The news stunned the motor racing community, where Postlethwaite was a popular figure. Eddie Jordan, owner of the Jordan Grand Prix team, said: "The news of Harvey's death has come as a great shock. We had been talking only recently about new projects he was working on and was very excited about.

"Harvey was an academic and a true gentleman. He was always so committed and enthusiastic. This is a sad blow to Formula One," Jordan said.

Postlethwaite started his F1 career in 1971 with March Engineering and designed the car which James Hunt drove to victory for the Hesketh team in the Dutch Grand Prix at Zandvoort in 1975. He was the designer for the Wolf team which won its debut grand prix in 1977 and then finished as runner-up in the constructors' championship.

Postlethwaite joined Ferrari in 1981 and designed a chassis for the team's new turbocharged engine. Postlethwaite-designed Ferraris won the constructors' title in 1982 and 1983.

He returned to Britain in 1988 as technical director at Tyrrell.

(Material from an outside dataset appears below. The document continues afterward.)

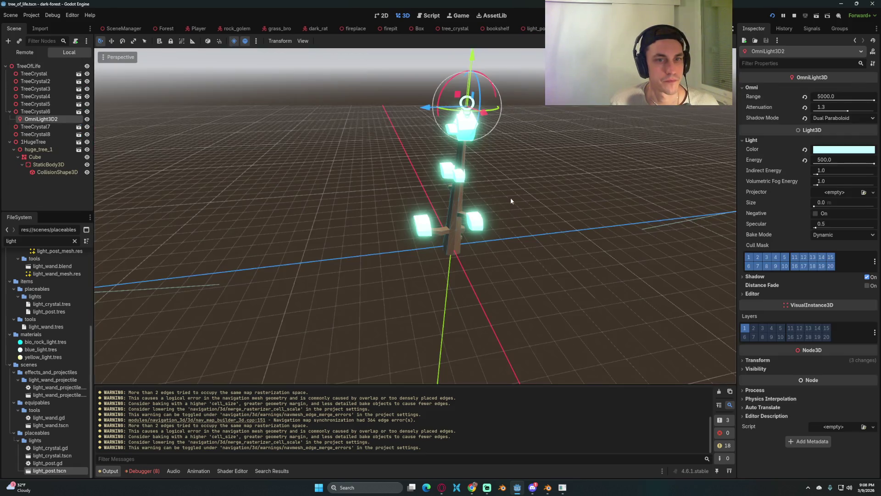
scroll(505, 197, up, 3)
click(25, 66)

His raised-nose car design of 1990 revolutionised F1 aerodynamics and is now a standard of single-seater design.

Postlethwaite briefly rejoined Ferrari as technical director in 1991, then moved to the Swiss Sauber team before returning to Tyrrell in 1994. He became joint managing director of Tyrrell before the team's sale in 1997.

Postlethwaite joined Honda as technical director of its F1 project, before the team's expected grand prix return next season, and was on the F1 technical commission's safety committee.

He is survived by his wife, Cherry, and two children, Ben and Amey.